De nombreuses scènes ont été arpentées par le quintet depuis leur mise en route. À peu près tous les essentiels du pays. Pour l’étranger, et non pas dans l’ordre chronologique, le Liban, le Cap vert, le Portugal, l’Allemagne, puis la France avec Thionville, Lille ou encore l’Alsace où le groupe se souvient spécialement d’une dégustation de vins et d’un concert donné dans une Abbaye. « Quand on a la chance de voyager pour notre musique, on aime beaucoup faire quelque chose de local à côté », de cette manière chaque date reste une expérience à part.
Pour tourner, le bouche à oreille reste une valeur sûre. En 2014 le quintet a remporté un concours organisé par le festival Crest Jazz Vocal. « Crest nous a beaucoup apporté », reconnaît Laurent Peckels. Au delà d’une certaine fierté, le gain d’un concours c’est la garantie d’ajouter une ligne sur le curriculum vitae de la formation. La concurrence est une réalité, le public veut de la nouveauté, et c’est pour cette raison aussi que le quintet prépare son second album.

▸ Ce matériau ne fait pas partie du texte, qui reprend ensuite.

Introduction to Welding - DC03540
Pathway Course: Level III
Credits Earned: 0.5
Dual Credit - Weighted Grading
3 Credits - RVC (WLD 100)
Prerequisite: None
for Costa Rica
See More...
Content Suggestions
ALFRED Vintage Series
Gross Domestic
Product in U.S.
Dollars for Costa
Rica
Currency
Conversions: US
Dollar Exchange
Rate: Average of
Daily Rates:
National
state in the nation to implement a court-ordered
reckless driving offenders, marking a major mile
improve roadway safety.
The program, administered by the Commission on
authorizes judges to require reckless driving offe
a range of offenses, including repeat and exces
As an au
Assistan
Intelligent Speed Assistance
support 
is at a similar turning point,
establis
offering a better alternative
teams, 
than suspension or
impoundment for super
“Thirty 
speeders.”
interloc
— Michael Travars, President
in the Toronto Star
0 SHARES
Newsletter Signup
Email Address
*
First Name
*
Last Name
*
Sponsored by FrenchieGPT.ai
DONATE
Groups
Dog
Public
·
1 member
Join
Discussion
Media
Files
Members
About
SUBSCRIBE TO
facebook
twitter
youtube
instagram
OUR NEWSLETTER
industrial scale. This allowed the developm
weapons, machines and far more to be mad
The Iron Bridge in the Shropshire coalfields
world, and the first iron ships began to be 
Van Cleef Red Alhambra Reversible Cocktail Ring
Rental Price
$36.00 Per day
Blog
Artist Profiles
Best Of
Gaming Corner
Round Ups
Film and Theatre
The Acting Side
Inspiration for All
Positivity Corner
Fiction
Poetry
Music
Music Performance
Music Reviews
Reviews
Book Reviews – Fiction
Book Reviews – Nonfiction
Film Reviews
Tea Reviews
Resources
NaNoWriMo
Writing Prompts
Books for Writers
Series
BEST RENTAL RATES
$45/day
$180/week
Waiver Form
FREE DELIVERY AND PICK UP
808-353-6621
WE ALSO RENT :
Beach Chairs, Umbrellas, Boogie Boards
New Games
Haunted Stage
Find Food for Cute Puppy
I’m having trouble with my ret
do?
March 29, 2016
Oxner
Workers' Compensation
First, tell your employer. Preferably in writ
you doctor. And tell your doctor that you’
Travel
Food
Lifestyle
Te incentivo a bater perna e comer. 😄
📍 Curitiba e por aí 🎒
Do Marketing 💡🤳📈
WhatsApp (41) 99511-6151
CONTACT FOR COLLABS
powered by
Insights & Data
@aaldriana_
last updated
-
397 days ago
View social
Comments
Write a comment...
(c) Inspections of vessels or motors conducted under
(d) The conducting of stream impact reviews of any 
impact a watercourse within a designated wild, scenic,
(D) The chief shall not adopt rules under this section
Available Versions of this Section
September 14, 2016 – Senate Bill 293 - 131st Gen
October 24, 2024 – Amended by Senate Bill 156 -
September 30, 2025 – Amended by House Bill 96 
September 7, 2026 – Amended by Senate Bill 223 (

Quelques jours plus tard, l’album est enregistré, il sera encore mixé puis pressé indépendamment d’une major. Le Quintet reste un indépendant mais n’est en aucun cas rebuté par l’éventualité de signer avec une maison de disques. En attendant, ils donnent un concert au Melusina à l’occasion du Blues’n Jazz Rallye. Il est encore tôt, le public est timide à Clausen mais l’énergie exprimée sur scène par les musiciens complices est telle que des curieux entrent dans le bar, envoûtés par la superbe voix et la folie des instruments. Chacun a droit à son moment, quand, par exemple, la chanteuse et le saxophoniste n’ont pas besoin de jouer durant les improvisations de la section rythmique, ils ont l’élégance de quitter la scène. Même si le Marly Marques Quintet porte le nom de la chanteuse, c’est finalement malgré elle car c’est la coutume. Chacun des membres est un pilier, et au risque de tomber dans le pathos, le groupe ne fait qu’un en faisant l’impasse sur les éventuelles prétentions de chacun, comme c’est souvent le cas en musique.